When it comes to creepy creatures, Pennsylvania doesn't hold a candle to other parts of the country. The Pacific Northwest has Bigfoot, New Mexico has space aliens and Puerto Rico is home to the fearsome chupacabra, a grotesque monster that supposedly sucks the blood out of livestock.
What Pennsylvania does have, however, is a seemingly endless fascination with mountain lions. Call it the Nittany Lion effect, but it's clear there are thousands of residents who truly believe there are cougars among us.
Of course, unlike Bigfoot, the Loch Ness Monster and other legends relegated to cryptozoology, mountain lions are very real animals that can be found in many areas of North America. There's just no good reason to believe they really exist in Penn's Woods.
Pennsylvania's last known pair of wild mountain lions was killed near Lock Haven, Clinton County, in 1871. A mountain lion was killed by a hunter in Potter County in 1967, but the commission said that animal was an escaped pet.
Still, the overwhelming absence of proof has done little to discourage residents from submitting dozens of mountain lion sightings to the Pennsylvania Game Commission each year. Cal DuBrock, director of the commission's Bureau of Wildlife Management, said the number of reports seems to have hit an all-time high in recent months.
"I can't recall a time when we've had more," DuBrock said. "Yet we don't have a carcass in hand or any tangible evidence."
DuBrock said the commission has always investigated mountain lion sightings. But up until now, the agency didn't have an official protocol for responding to them, keeping track of how many reports were received or where they came from.
Starting this month, commission officials who respond to mountain lion reports will collect a standard set of information, including eyewitness accounts, photographs, videos and any physical evidence such as hair, tracks and scat.
"We'll be able to quantify the reports, and, in a sense, qualify them," DuBrock said.
Just because the commission has developed a standard method for tracking lion sightings doesn't mean officials believe the animals are here. In fact, DuBrock said the new procedures were created largely out of frustration about how much time agency employees have wasted following up reports that lead nowhere.
In the past, the commission has received photographs, videotapes, tracks and scat from a variety of animals — including bobcats, housecats, foxes, fishers, coyotes and bears — that people thought were mountain lions.

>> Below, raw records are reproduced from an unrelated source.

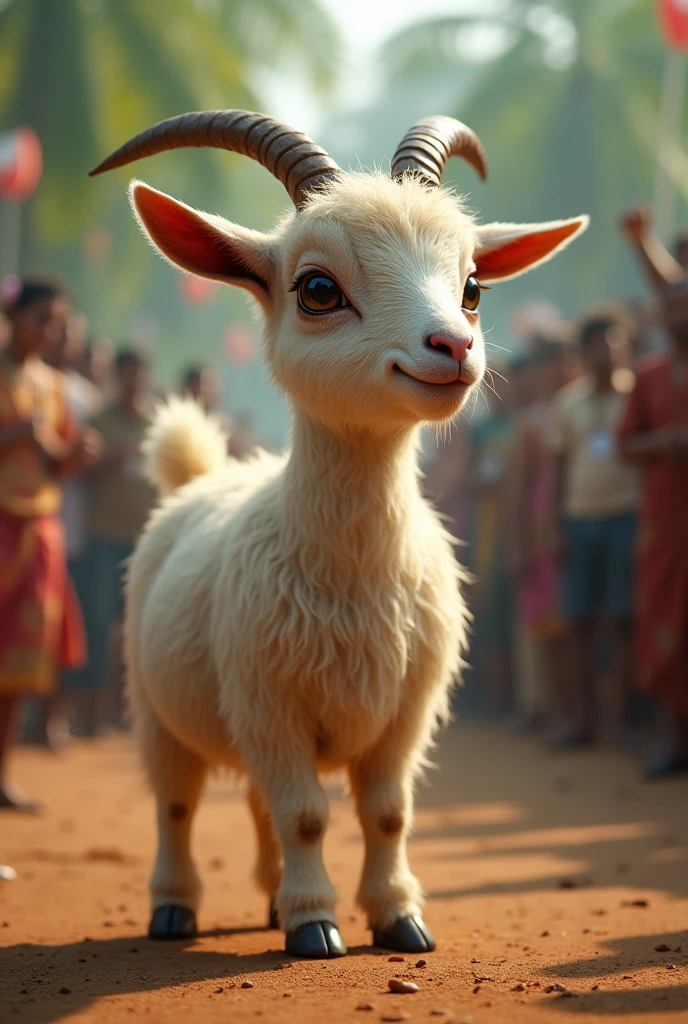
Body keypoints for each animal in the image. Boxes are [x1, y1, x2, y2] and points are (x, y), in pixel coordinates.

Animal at [88, 112, 589, 958]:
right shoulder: (270, 704)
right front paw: (316, 925)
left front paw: (398, 918)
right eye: (317, 289)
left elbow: (385, 813)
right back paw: (175, 907)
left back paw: (267, 897)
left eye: (472, 287)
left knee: (255, 802)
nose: (454, 347)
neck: (351, 572)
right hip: (157, 707)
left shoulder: (406, 710)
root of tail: (199, 475)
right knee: (178, 805)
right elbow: (307, 815)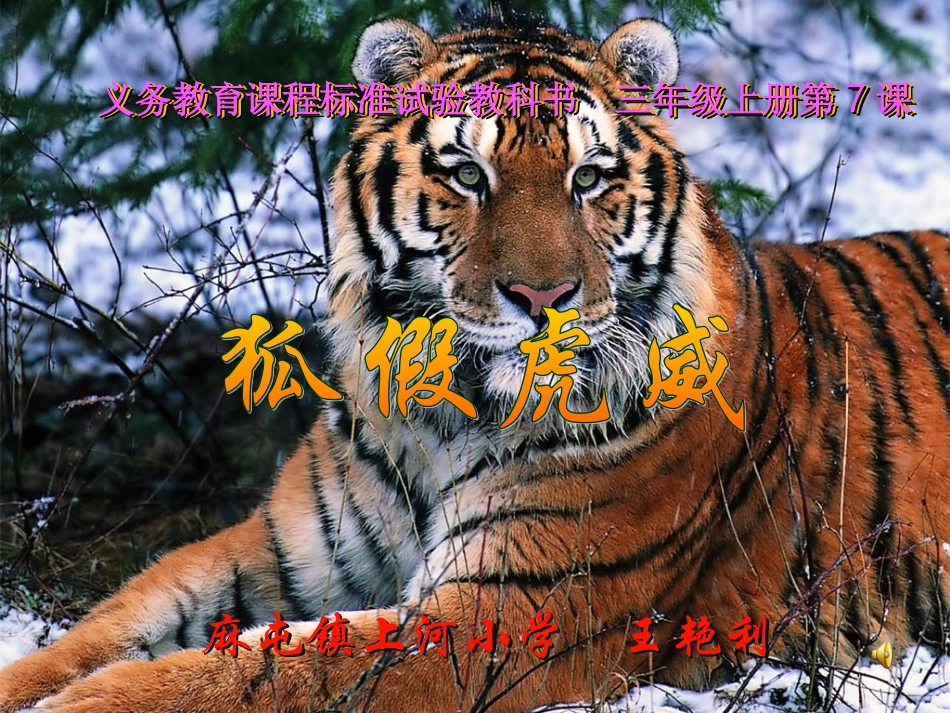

Despite that, commission officials don't completely rule out the possibility that a mountain lion or two may be roaming around out there. But if they are, officials can't understand why a cougar hasn't been shot or killed on a highway.
In Florida, for example, where a remnant population of about 100 endangered panthers remains, as many as 10 of the big cats are struck by vehicles each year. And here in Pennsylvania, DuBrock said, between 100 and 200 bobcats are road-killed each year, along with more than 300 bears.
"People must be scarfing up the mountain lions when they're hit," DuBrock joked.
All kidding aside, DuBrock said he believes the commission's new methods will go a long way to either debunking the mountain lion myth or collecting the kind of hard evidence that has been so elusive for so long.
"We're not looking for more accounts. We're looking for more credible accounts," DuBrock said. "There are some who are attempting to perpetuate a hoax, but there are many people of high integrity who are seeing something ."
Determining exactly what, however, often proves impossible.
"Sometimes," DuBrock said, "you just feel like you're chasing the wind."